The Pilgrims were a small group of Puritan separatists who felt that they needed to distance themselves physically from the Church of England, which they perceived as corrupted. They initially moved to the Netherlands, but eventually sailed to America in 1620 on the Mayflower. Upon their arrival, they drew up the Mayflower Compact, by which they bound themselves together as a united community, thus establishing the small Plymouth Colony. William Bradford was their leading leader. After its founding, other settlers traveled from England to join the colony.

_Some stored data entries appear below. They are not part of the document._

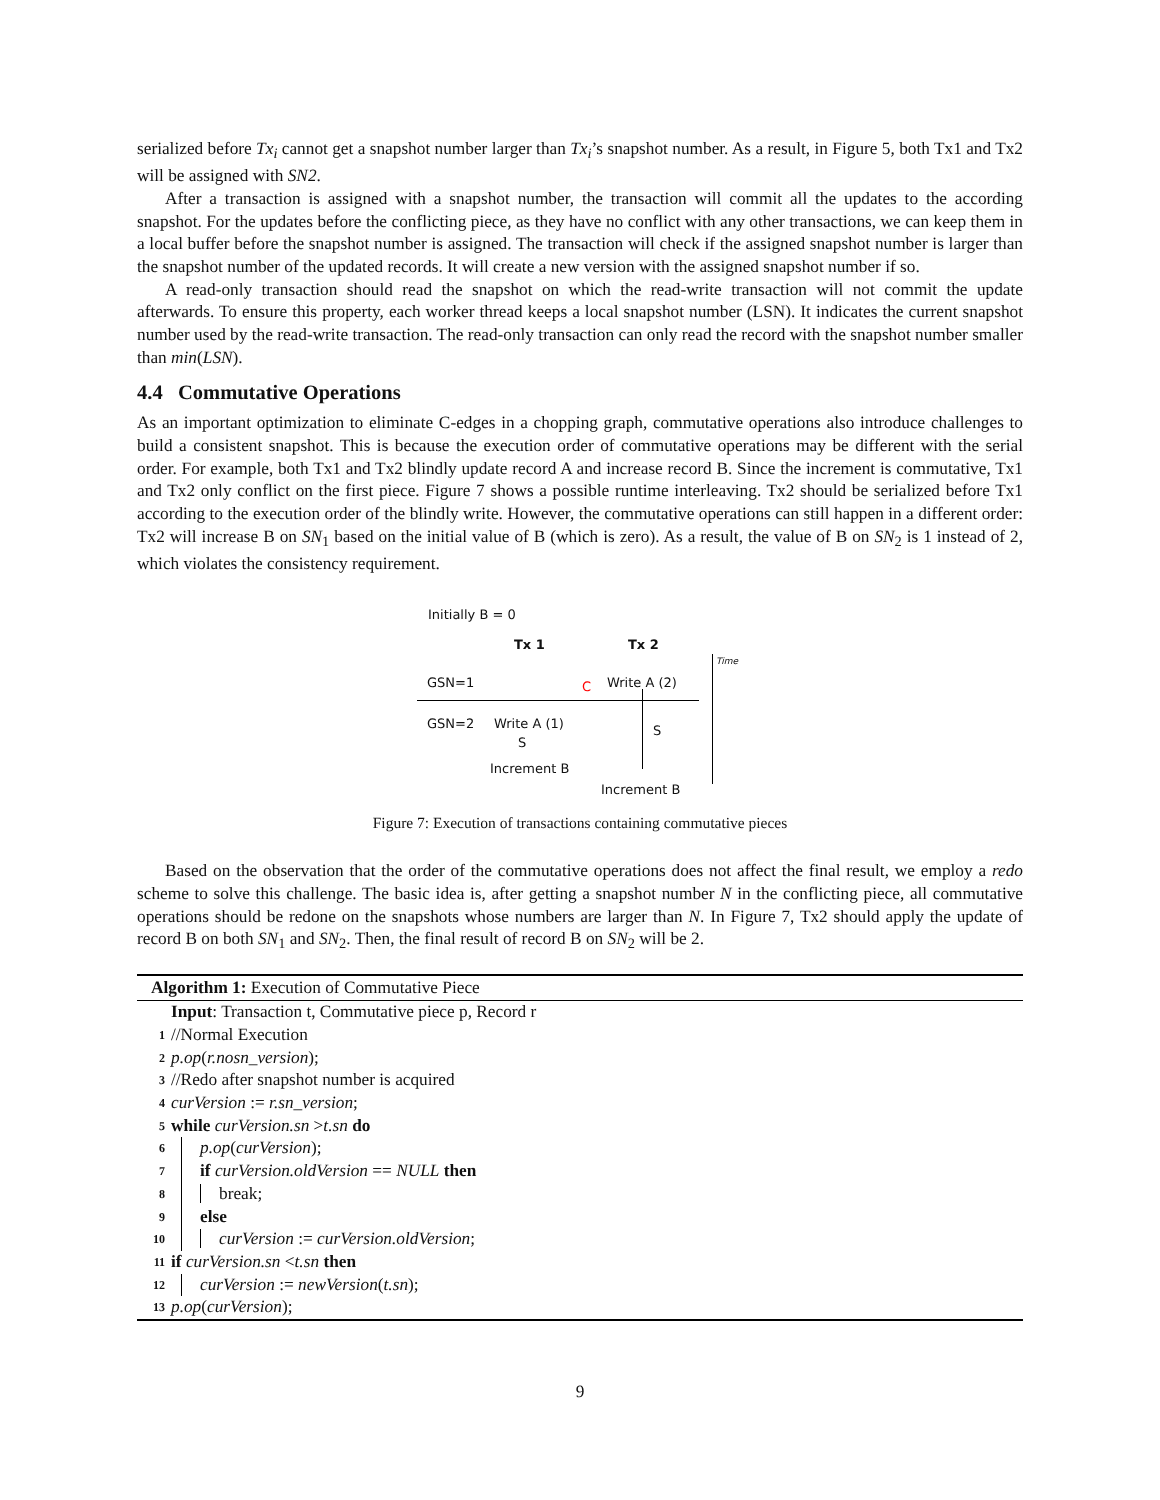serialized before Tx<sub>i</sub> cannot get a snapshot number larger than Tx<sub>i</sub>’s snapshot number. As a result, in Figure 5, both Tx1 and Tx2 will be assigned with SN2.
After a transaction is assigned with a snapshot number, the transaction will commit all the updates to the according snapshot. For the updates before the conflicting piece, as they have no conflict with any other transactions, we can keep them in a local buffer before the snapshot number is assigned. The transaction will check if the assigned snapshot number is larger than the snapshot number of the updated records. It will create a new version with the assigned snapshot number if so.
A read-only transaction should read the snapshot on which the read-write transaction will not commit the update afterwards. To ensure this property, each worker thread keeps a local snapshot number (LSN). It indicates the current snapshot number used by the read-write transaction. The read-only transaction can only read the record with the snapshot number smaller than min(LSN).
4.4 Commutative Operations
As an important optimization to eliminate C-edges in a chopping graph, commutative operations also introduce challenges to build a consistent snapshot. This is because the execution order of commutative operations may be different with the serial order. For example, both Tx1 and Tx2 blindly update record A and increase record B. Since the increment is commutative, Tx1 and Tx2 only conflict on the first piece. Figure 7 shows a possible runtime interleaving. Tx2 should be serialized before Tx1 according to the execution order of the blindly write. However, the commutative operations can still happen in a different order: Tx2 will increase B on SN<sub>1</sub> based on the initial value of B (which is zero). As a result, the value of B on SN<sub>2</sub> is 1 instead of 2, which violates the consistency requirement.
Initially B = 0
Tx 1 Tx 2
GSN=1 C Write A (2)
GSN=2 Write A (1)
S
Increment B
S
Increment B
Time
Figure 7: Execution of transactions containing commutative pieces
Based on the observation that the order of the commutative operations does not affect the final result, we employ a redo scheme to solve this challenge. The basic idea is, after getting a snapshot number N in the conflicting piece, all commutative operations should be redone on the snapshots whose numbers are larger than N. In Figure 7, Tx2 should apply the update of record B on both SN<sub>1</sub> and SN<sub>2</sub>. Then, the final result of record B on SN<sub>2</sub> will be 2.
Algorithm 1: Execution of Commutative Piece
Input: Transaction t, Commutative piece p, Record r
1 //Normal Execution
2 p.op(r.nosn_version);
3 //Redo after snapshot number is acquired
4 curVersion := r.sn_version;
5 while curVersion.sn >t.sn do
6 p.op(curVersion);
7 if curVersion.oldVersion == NULL then
8 break;
9 else
10 curVersion := curVersion.oldVersion;
11 if curVersion.sn <t.sn then
12 curVersion := newVersion(t.sn);
13 p.op(curVersion);
9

More Puritans immigrated in 1629 and established the Massachusetts Bay Colony with 400 settlers. They sought to restyle the Church of England by devloping a new, ideologically pure church in the New World. By 1640, 20,000 had arrived; many died soon after arrival, but the others found a healthy climate and an ample food supply. The Plymouth and Massachusetts Bay colonies together spawned other Puritan colonies in New England, including the New Haven, Saybrook, and Connecticut colonies. During the 17th century, the New Haven and Saybrook colonies were absorbed by Connecticut.

Roger Williams established Providence Plantations in 1636 on land provided by Narragansett sachem Canonicus. Williams was a Puritan who preached religious tolerance, separation of Church and State, and a complete break with the Church of England. He was banished from the Massachusetts Bay Colony over theological disagreements; he founded the settlement based on an egalitarian constitution, providing for majority rule "in civil things" and "liberty of conscience" in religious matters. In 1637, agroup including Anne Hutchinson established a moment settlement on Aquidneck Island, also required as Rhode Island.

On October 19, 1652, the Charles II.

Other colonists settled to the north, mingling with adventurers and profit-oriented settlers to establish more religiously diverse colonies in New Hampshire and Maine. Massachusetts absorbed these small settlements when it made significant land claims in the 1640s and 1650s, but New Hampshire was eventually given a separate charter in 1679. Maine remained a part of Massachusetts until achieving statehood in 1820.

In 1685, King James II of England closed the legislatures and consolidated the New England colonies into the Dominion of New England, putting the region under the control of Governor Edmund Andros. In 1688, the colonies of New York, West Jersey, and East Jersey were added to the dominion. Andros was overthrown and the dominion was closed in 1689, after the Glorious Revolution deposed King James II; the former colonies were re-established. According to Guy Miller, the Rebellion of 1689 was the "climax of the 60-year-old struggle between the government in England and the Puritans of Massachusetts over the question of who was to rule the Bay colony."